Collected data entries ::
++++++++
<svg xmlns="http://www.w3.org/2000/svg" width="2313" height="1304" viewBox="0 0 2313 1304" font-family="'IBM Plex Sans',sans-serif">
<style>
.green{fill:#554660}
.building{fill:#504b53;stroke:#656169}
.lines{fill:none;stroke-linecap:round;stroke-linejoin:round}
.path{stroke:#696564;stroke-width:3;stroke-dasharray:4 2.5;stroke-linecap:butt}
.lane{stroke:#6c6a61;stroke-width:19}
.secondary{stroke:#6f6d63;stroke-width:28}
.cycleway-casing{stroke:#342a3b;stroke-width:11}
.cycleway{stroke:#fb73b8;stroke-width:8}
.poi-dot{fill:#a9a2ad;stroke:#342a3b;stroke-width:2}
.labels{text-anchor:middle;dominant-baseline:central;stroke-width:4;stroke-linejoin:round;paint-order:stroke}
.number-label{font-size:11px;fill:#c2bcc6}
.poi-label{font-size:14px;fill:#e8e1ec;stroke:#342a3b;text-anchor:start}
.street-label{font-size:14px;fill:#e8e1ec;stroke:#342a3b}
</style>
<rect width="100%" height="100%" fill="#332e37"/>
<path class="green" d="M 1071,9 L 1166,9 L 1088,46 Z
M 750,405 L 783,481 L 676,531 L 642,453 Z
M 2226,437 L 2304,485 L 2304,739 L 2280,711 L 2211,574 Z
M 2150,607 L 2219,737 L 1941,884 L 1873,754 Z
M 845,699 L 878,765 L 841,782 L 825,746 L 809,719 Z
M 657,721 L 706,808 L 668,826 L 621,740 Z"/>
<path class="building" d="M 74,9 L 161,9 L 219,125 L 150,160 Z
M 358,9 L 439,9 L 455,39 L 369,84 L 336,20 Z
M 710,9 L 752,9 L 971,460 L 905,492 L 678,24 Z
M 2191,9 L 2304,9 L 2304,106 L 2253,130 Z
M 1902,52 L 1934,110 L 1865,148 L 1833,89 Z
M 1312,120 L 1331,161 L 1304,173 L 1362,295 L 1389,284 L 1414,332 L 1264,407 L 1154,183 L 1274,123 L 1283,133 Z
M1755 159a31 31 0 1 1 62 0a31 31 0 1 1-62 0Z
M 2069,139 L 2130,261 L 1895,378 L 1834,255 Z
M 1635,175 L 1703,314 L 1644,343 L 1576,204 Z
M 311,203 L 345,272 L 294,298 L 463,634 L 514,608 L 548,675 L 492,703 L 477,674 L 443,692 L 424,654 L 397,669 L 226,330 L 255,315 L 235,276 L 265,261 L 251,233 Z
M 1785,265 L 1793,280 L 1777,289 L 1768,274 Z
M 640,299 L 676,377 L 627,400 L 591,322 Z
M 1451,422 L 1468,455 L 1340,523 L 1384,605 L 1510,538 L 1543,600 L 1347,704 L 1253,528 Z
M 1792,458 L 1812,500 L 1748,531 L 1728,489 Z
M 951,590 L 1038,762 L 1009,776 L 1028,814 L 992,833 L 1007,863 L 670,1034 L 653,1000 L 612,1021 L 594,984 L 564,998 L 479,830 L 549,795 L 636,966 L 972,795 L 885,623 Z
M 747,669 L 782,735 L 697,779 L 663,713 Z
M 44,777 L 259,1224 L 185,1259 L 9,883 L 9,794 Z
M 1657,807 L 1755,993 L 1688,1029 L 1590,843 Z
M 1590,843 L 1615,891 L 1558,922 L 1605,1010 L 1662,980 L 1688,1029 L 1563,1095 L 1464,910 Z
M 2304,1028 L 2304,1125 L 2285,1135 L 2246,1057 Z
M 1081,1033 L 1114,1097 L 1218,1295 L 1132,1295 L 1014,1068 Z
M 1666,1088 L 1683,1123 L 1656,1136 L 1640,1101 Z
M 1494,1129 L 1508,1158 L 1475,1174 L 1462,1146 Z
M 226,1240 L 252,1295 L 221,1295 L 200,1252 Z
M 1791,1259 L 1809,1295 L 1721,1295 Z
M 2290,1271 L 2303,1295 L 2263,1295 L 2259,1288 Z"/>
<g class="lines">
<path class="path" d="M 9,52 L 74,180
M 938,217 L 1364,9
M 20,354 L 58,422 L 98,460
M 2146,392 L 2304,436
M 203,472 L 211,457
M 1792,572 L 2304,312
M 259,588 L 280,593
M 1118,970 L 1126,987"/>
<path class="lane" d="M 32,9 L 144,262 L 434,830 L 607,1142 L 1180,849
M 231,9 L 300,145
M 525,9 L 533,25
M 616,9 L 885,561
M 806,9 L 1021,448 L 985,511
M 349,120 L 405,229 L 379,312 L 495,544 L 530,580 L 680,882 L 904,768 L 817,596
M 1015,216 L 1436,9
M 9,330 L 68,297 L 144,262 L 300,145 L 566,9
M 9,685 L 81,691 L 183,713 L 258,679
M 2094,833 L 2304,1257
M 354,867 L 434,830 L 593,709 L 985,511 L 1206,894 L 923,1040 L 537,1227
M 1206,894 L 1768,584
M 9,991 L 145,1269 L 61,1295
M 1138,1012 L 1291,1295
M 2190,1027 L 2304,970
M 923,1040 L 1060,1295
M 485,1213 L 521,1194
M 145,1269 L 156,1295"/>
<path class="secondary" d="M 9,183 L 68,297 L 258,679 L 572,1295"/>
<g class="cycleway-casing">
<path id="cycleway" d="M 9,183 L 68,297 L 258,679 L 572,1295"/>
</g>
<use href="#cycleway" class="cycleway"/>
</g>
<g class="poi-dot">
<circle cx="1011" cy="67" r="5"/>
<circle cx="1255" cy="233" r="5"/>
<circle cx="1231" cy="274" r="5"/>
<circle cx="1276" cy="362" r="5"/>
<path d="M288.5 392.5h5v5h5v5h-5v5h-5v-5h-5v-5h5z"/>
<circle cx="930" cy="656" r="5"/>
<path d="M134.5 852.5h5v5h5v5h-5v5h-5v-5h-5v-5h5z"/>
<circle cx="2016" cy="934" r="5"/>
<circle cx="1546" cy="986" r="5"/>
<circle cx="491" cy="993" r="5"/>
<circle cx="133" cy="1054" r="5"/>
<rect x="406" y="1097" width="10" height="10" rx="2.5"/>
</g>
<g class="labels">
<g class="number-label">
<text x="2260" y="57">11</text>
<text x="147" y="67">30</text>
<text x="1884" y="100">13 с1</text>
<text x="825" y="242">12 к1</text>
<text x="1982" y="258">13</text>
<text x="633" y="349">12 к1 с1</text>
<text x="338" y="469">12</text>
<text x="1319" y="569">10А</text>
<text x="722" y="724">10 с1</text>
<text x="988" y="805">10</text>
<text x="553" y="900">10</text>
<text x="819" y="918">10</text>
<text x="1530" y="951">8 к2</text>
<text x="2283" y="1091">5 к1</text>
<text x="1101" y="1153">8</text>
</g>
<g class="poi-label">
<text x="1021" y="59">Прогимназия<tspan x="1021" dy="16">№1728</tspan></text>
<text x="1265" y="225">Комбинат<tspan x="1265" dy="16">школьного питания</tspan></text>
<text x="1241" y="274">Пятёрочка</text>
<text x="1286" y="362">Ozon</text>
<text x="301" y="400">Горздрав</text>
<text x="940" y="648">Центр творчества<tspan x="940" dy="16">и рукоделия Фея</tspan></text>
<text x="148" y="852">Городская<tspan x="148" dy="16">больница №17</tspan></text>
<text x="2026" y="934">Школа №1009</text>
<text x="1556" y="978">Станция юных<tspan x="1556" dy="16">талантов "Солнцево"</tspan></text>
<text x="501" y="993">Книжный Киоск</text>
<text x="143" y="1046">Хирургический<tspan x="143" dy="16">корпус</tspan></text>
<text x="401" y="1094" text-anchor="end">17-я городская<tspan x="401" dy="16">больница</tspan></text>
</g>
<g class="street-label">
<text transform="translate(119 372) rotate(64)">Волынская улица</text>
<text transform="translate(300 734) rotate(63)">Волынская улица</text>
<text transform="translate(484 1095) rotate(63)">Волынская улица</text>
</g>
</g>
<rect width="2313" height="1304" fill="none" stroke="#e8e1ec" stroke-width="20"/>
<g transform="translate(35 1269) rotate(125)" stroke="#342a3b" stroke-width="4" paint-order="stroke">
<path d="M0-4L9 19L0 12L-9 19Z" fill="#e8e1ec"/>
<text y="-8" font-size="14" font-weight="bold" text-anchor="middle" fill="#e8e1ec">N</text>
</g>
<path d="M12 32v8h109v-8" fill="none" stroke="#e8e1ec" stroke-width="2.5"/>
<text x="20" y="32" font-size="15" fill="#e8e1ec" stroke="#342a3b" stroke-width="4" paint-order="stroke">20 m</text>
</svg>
++++++++
What this task involves :: Copy here each line of the preceding records with "middle" in it.

Response ::
.labels{text-anchor:middle;dominant-baseline:central;stroke-width:4;stroke-linejoin:round;paint-order:stroke}
<text y="-8" font-size="14" font-weight="bold" text-anchor="middle" fill="#e8e1ec">N</text>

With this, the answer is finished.